Mereka yang beranggapan demikian memandang bahwa kerangka berfikir Al-Ghazali berdasar atas dan sejalan dengan firman-firman Allah, yang telah memberikan kepada manusia sebuah hukum yang lengkap bagi kehidupan. Firman-firman itulah yang dapat mengantar manusia menjadi khalifatullah, wakil Tuhan di bumi, yakni manusia sempurna yang mampu berkomunikasi aktif baik dengan Tuhan sebagai pencipta maupun dengan makhluk lain sebagai ciptaan-Nya. Tidak hanya itu, untuk mengungkap kebenarannya dalam masalah ini Al-Ghazali menjawab dalam sebuah karyanya “Al-Munqidz min Al-Dhalal” (Sang Penyelamat dari Kesesatan).

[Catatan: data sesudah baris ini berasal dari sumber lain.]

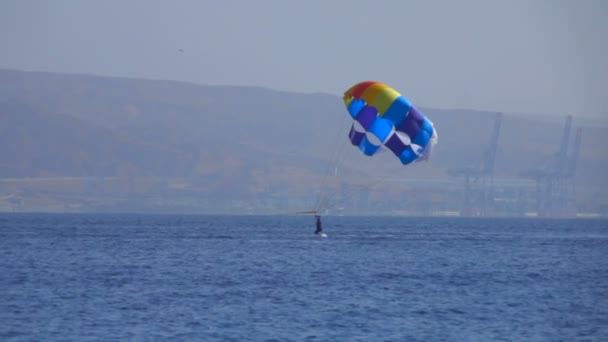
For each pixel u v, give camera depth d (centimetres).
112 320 16175
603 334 15512
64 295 19175
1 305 17738
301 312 17125
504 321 16588
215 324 15862
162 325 15750
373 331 15450
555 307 18250
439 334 15325
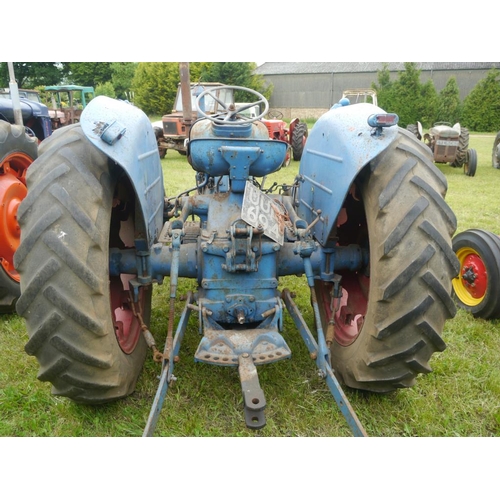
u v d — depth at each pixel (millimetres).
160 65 29438
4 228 3289
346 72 38219
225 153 2451
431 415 2408
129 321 2766
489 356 2994
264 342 2213
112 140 2027
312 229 2848
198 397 2551
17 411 2428
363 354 2246
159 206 2922
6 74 36219
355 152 2201
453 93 28875
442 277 2047
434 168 2250
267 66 46094
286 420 2381
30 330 1963
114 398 2277
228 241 2441
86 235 1964
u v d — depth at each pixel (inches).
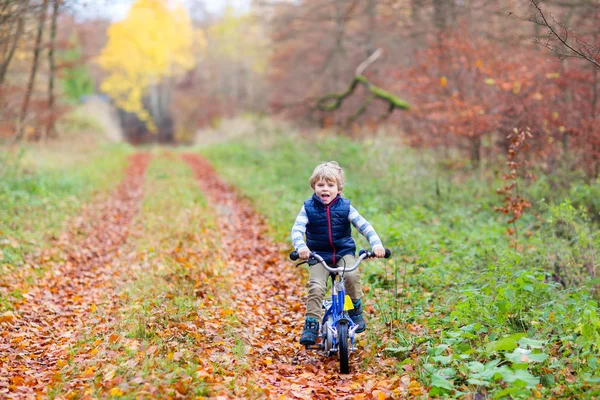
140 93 2290.8
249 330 251.1
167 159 1119.0
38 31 806.5
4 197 497.4
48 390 187.5
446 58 613.3
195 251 387.5
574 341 201.5
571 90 523.5
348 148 727.1
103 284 337.1
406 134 678.5
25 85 932.6
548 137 488.7
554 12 549.0
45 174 645.3
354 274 224.4
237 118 1614.2
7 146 692.1
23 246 375.9
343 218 223.5
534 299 239.3
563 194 445.7
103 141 1400.1
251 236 458.3
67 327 266.4
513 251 309.3
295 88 1520.7
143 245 413.4
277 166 796.0
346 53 1241.4
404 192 520.7
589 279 262.1
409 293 285.4
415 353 217.0
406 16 932.0
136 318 254.7
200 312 264.8
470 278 285.6
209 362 208.1
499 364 199.8
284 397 182.5
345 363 206.7
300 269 355.6
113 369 196.4
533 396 171.0
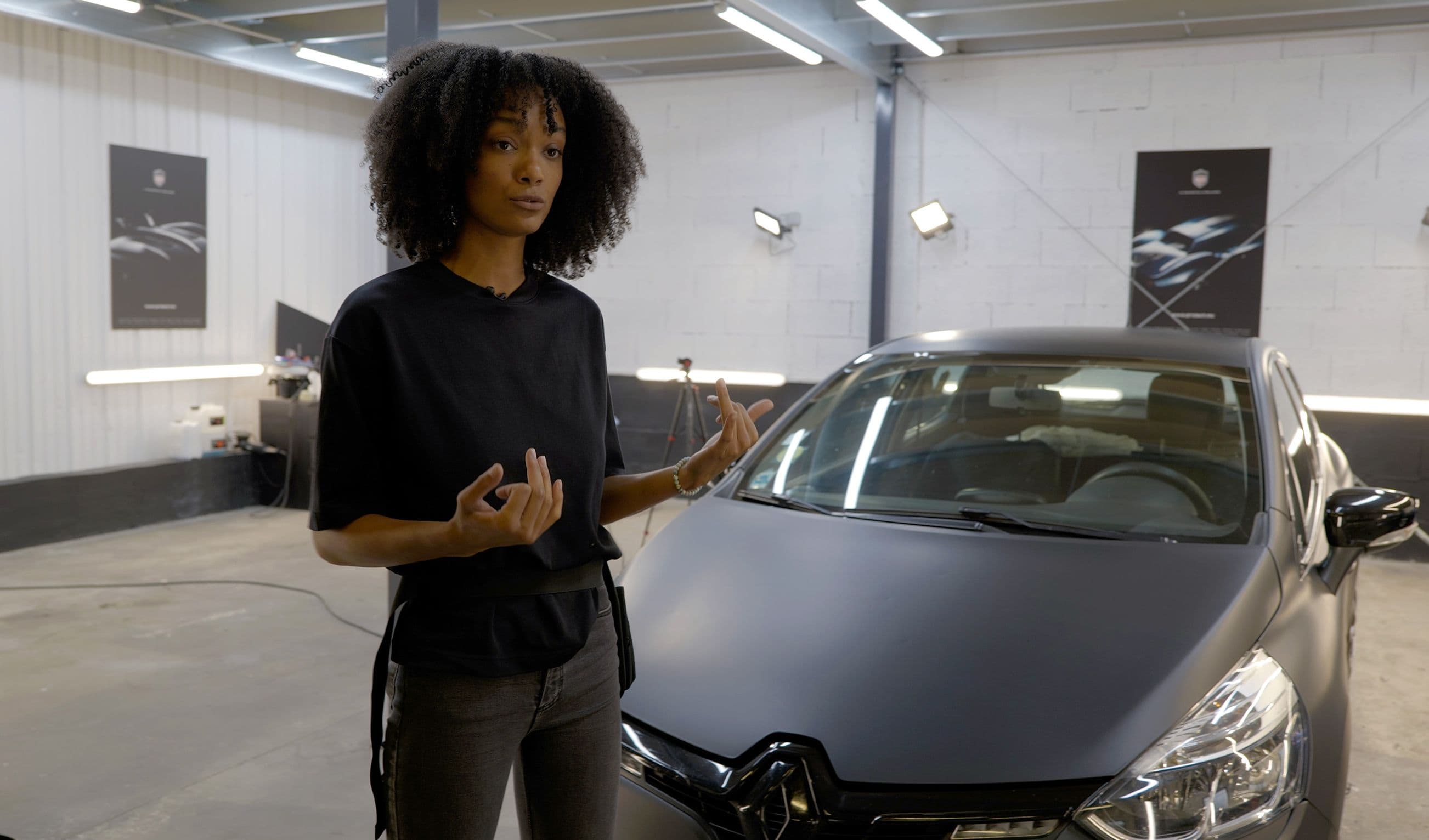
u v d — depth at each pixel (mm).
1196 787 1447
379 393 1100
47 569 5035
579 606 1190
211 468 6414
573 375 1203
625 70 7008
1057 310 6320
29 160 5453
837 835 1462
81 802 2605
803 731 1545
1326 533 2227
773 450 2615
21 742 2973
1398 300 5590
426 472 1104
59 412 5680
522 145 1144
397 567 1151
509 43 6039
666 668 1758
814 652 1706
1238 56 5781
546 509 977
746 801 1512
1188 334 2797
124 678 3523
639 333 7438
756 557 2051
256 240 6789
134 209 5992
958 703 1556
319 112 7211
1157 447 2299
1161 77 5953
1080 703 1536
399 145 1174
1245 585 1807
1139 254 6102
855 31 5887
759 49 6273
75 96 5656
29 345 5508
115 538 5750
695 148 7145
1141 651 1630
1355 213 5633
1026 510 2201
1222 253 5922
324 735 3055
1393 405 5641
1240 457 2229
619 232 1381
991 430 2457
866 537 2080
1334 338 5738
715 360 7215
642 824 1619
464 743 1124
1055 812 1419
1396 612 4551
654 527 5977
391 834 1175
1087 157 6160
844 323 6840
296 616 4270
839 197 6781
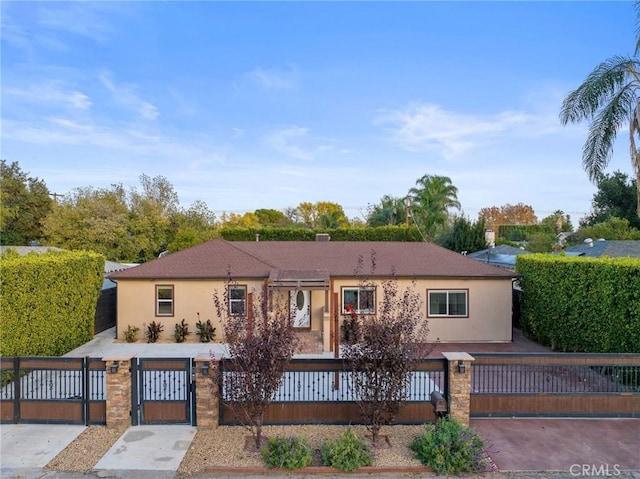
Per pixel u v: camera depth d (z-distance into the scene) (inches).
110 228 1338.6
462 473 275.6
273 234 1268.5
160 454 295.3
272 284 655.1
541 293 636.7
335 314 478.6
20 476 266.8
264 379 294.5
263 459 282.8
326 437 323.9
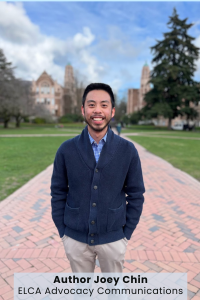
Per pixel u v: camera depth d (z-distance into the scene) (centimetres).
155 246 282
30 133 2470
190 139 1905
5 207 402
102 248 147
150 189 524
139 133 2802
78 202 143
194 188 532
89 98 138
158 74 3678
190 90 3512
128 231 157
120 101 7650
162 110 3428
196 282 220
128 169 147
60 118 5822
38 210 393
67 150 143
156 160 892
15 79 3375
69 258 155
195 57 3722
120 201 150
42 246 279
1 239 296
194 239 302
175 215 380
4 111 3294
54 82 6412
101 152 138
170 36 3612
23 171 675
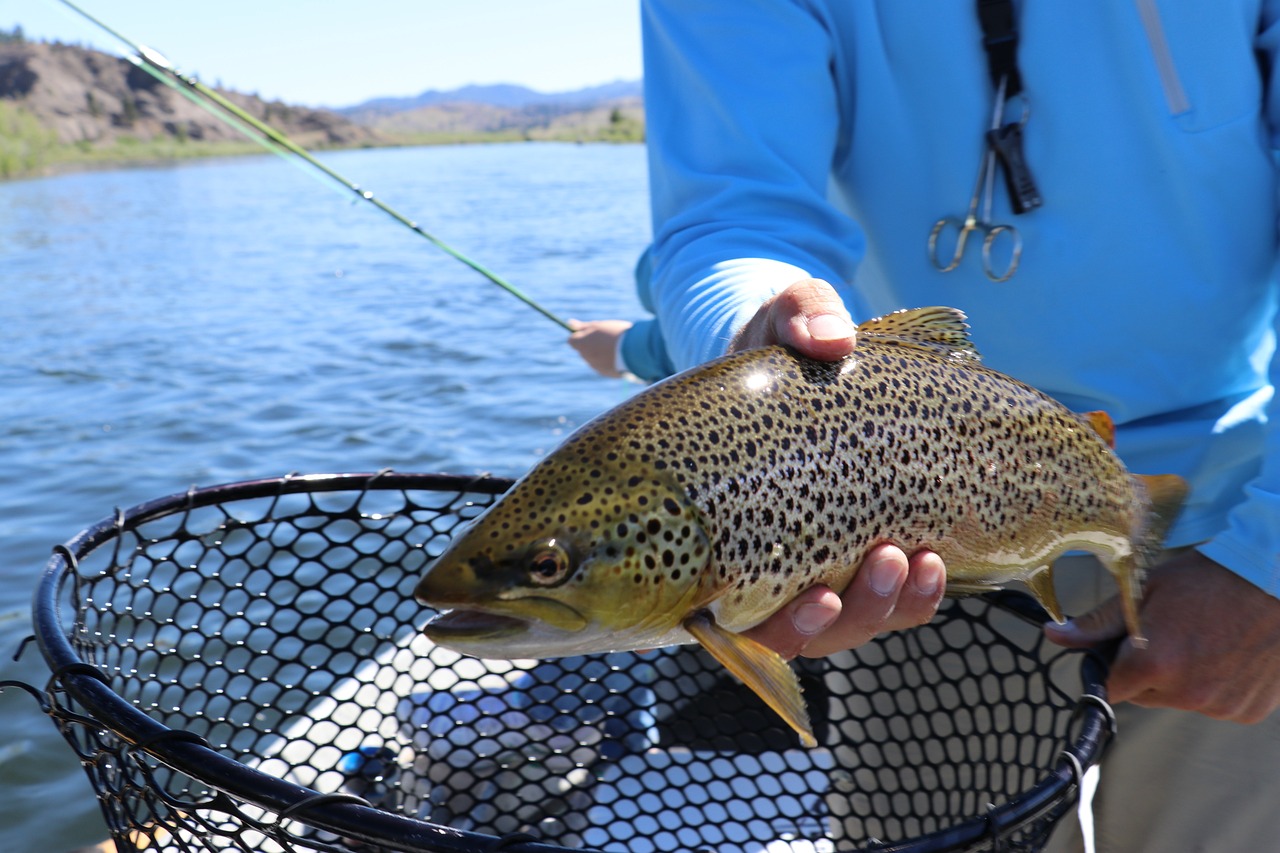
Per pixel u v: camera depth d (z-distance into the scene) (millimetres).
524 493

Al-Ghazali menyumbangkan pemikiran pendidikan dengan berusaha menseimbangkan antara aspek spiritual dan intelektual, kebenaran dan kegunaan. Hal ini ditujukan agar masyarakat berubah menjadi baik, bahagia di dunia dan akhirat. Menurut Al-Ghazali pendidikan adalah suatu proses yang melibatkan beberapa komponen seperti yang telah dijelaskan di atas.
Dari uraian diatas jelaslah bahwa pendidikan menurut Al-Ghazali adalah proses memanusiakan manusia sejak masa kejadiannya sampai akhir hayatnya melalui berbagai ilmu pengetahuan yang disampaikan dalam bentuk pengajaran secara bertahap, di mana proses pengajaran itu menjadi tanggung jawab orang tua dan masyarakat menuju pendekatan diri kepada Allah sehingga menjadi manusia yang sempurna.
Yang penting untuk mendapatkan perhatian dalam pemikiran Al-Ghazali dari aspek pendidikan adalah perhatiannya yang besar terhadap ilmu dan mengajar, kepercayaannya yang kuat bahwa mengajar secara benar adalah jalan untuk mendekatkan diri kepada Allah, serta kebahagiaan dunia dan akhirat.
Akhirul Kalam
Dari keterangan diatas dapat kita ambil kesimpulan, bahwasannya pendidikan menurut Al-Ghazali adalah suatu proses memanusiakam manusia dari masa kejadiannya sampai akhir hayatnya melalui berbagai ilmu pengetahuan yang disampaikan melalui pengajaran dalam mendekatkan diri kepada Allah sehingga menjadi manusia yang sempurna (mencapai kebahagiaan di dunia dan akhirat). Adapun proses pencapaian kesempurnaan di sini diperlukan adanya keseimbangan antara ilmu dan amal, karena dengan berilmu seseorang dapat beramal.
Al-Ghazali memiliki keistimewaan tentang teori pendidikan yang dimajukannya, yakni penyatupaduan kepentingan jasmani, akal dan rohani, ilmiah dan ilmu agama. Al-Ghazali tidak pernah memisahkan antara ilmu dunia dan ilmu agama, bahkan Al-Ghazali tidak pernah membagi ilmu menjadi dua, ilmu dunia dan ilmu akhirat. Dari pada itu, segala pemikiran Al-Ghazali bersumberkan pada ajaran agama Islam.